Madre Maddalena recognised Rosa and stood up. She had black bruises under her eyes. Someone had broken her nose. It made Rosa angry to see the injuries but there was no time to think about it.

‘We are here to rescue you,’ Rosa told her. ‘We have to get everybody out quickly.’ Giovanni and his men would hold the road against the reserve unit that would surely be sent but they couldn’t do so forever. Soon the place would be swarming with soldiers.

Madre Maddalena called to her nuns to help get the women and children moving. But they seemed dazed, as if they had prepared themselves to die and now couldn’t believe that God had sent them rescuers instead.
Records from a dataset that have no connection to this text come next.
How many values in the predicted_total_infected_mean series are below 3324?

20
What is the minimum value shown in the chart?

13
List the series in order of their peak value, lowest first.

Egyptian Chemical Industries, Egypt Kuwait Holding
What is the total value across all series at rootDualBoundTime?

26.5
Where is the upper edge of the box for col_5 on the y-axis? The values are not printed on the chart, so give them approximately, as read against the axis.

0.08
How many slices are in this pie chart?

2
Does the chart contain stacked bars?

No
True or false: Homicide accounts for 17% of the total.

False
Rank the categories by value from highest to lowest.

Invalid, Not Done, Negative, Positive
‘I thought we were forgotten,’ said Suor Valeria, grabbing Rosa’s arm. ‘I thought we had been forsaken.’

‘You’ve not been forgotten nor forsaken,’ Rosa told her. ‘But please, you must hurry. Go up the stairs to where the partisans are waiting for you.’

Rosa had not anticipated that it would take so long to get the hostages to move. Not all of them were Italians. Some were foreign Jews who had fled to Florence for safety. Rosa tried to communicate in Italian, then English and then French to one terrified woman who was huddled in the corner with a small child in her arms. Finally, she realised the woman was Czechoslovakian and picked her up and pushed her towards the door.

The hostages moved out of the room on unsteady legs. Rosa saw them being lifted into the kitchen garden. Other partisans were helping them into the woods. Out of the corner of her eye, Rosa caught something move in an upstairs window. It was a guard with a machine gun. Her heart stopped when she saw that he was about to mow down the women and children struggling towards the woods. But Starling returned to the kitchen garden and saw him too. The guard collapsed in a crackle of gunfire. Rosa wondered where the Marchesa had gone. Had the partisans managed to capture her?